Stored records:

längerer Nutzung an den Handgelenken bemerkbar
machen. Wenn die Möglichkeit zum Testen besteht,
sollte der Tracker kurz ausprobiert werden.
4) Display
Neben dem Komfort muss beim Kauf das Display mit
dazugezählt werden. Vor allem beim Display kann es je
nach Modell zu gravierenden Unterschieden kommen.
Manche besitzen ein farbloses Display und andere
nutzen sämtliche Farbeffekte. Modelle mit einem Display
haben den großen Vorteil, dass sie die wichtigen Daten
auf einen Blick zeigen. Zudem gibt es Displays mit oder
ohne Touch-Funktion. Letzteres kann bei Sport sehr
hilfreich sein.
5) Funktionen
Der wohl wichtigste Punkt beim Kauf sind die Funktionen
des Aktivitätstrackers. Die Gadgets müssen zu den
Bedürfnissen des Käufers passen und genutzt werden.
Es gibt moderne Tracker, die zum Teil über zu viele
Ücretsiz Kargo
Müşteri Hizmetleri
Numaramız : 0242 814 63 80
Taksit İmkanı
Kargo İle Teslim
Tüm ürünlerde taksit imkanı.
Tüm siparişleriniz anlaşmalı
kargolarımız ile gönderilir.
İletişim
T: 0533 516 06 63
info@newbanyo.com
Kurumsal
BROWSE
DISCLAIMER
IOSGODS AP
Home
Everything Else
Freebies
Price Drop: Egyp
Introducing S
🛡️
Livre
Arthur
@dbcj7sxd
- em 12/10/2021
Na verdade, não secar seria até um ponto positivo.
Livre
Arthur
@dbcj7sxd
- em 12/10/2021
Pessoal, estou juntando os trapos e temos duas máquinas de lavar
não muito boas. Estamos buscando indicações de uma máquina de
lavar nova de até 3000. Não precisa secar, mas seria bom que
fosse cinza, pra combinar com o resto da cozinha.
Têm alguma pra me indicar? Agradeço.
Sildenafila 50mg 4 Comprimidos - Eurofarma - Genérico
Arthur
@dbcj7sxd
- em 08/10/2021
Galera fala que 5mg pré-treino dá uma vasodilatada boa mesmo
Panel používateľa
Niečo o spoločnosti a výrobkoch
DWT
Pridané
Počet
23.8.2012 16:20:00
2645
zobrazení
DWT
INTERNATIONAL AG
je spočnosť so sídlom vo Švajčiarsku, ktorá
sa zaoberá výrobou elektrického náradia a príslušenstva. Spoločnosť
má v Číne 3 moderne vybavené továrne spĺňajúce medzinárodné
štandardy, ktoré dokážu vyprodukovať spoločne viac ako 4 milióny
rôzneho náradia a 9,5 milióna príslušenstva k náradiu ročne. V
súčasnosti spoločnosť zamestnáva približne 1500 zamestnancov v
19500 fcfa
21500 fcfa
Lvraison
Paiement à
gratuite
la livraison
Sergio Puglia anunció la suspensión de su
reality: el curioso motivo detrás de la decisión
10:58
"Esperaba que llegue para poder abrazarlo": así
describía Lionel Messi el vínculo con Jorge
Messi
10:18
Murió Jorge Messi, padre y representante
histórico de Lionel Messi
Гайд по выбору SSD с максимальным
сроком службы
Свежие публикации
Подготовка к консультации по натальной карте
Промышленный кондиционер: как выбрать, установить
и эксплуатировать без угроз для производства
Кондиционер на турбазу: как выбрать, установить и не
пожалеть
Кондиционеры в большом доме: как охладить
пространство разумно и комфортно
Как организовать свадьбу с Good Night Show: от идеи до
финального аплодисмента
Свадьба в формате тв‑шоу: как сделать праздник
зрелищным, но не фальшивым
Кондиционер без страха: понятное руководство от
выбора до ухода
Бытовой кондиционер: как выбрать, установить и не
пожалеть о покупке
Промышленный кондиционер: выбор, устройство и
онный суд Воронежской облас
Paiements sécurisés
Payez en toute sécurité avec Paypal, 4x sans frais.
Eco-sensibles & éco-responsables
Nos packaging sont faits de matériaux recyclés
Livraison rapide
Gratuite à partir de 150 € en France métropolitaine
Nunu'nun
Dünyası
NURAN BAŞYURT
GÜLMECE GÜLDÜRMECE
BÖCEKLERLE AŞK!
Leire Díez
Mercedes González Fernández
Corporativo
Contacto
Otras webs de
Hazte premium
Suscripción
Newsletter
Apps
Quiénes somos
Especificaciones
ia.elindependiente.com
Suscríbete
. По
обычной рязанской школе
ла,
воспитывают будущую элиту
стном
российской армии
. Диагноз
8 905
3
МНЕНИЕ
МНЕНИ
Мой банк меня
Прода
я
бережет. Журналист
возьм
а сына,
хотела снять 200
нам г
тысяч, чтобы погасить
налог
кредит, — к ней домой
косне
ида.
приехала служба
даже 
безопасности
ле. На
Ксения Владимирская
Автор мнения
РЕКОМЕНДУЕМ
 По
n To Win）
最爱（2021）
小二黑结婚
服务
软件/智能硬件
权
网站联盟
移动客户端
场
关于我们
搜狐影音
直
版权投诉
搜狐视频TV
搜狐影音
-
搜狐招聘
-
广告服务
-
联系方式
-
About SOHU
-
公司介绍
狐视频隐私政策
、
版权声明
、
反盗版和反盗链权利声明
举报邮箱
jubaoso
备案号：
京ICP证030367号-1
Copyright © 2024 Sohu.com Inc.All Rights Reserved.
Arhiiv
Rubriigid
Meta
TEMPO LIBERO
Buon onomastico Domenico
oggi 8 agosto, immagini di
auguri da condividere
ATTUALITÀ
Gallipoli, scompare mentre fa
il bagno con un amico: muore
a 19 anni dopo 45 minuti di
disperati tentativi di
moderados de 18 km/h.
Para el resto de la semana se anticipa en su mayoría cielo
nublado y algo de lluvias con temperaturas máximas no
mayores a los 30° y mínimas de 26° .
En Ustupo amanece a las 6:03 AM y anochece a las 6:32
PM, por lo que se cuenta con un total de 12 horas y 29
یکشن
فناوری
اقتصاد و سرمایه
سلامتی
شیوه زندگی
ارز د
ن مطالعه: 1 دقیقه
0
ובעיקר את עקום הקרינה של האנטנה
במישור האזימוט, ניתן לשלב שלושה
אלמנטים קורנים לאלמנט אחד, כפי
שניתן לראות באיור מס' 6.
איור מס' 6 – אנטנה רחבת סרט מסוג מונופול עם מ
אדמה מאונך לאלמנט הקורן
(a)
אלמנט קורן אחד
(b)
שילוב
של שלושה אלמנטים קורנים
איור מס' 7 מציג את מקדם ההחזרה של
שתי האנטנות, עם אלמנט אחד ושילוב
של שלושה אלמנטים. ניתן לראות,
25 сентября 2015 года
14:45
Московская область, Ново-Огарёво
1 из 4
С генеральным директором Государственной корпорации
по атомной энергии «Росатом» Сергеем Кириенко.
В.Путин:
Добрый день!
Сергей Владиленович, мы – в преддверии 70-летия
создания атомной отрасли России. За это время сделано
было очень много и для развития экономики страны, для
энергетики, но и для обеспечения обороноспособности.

> **TASK DESCRIPTION**
Which lines above run from the one containing "štandardy, ktoré dokážu" down to the one containing "зрелищным, но не фальшивым"? Repeat exactly those, both ends included, and nothing else.

> **RESULT BELOW**
štandardy, ktoré dokážu vyprodukovať spoločne viac ako 4 milióny
rôzneho náradia a 9,5 milióna príslušenstva k náradiu ročne. V
súčasnosti spoločnosť zamestnáva približne 1500 zamestnancov v
19500 fcfa
21500 fcfa
Lvraison
Paiement à
gratuite
la livraison
Sergio Puglia anunció la suspensión de su
reality: el curioso motivo detrás de la decisión
10:58
"Esperaba que llegue para poder abrazarlo": así
describía Lionel Messi el vínculo con Jorge
Messi
10:18
Murió Jorge Messi, padre y representante
histórico de Lionel Messi
Гайд по выбору SSD с максимальным
сроком службы
Свежие публикации
Подготовка к консультации по натальной карте
Промышленный кондиционер: как выбрать, установить
и эксплуатировать без угроз для производства
Кондиционер на турбазу: как выбрать, установить и не
пожалеть
Кондиционеры в большом доме: как охладить
пространство разумно и комфортно
Как организовать свадьбу с Good Night Show: от идеи до
финального аплодисмента
Свадьба в формате тв‑шоу: как сделать праздник
зрелищным, но не фальшивым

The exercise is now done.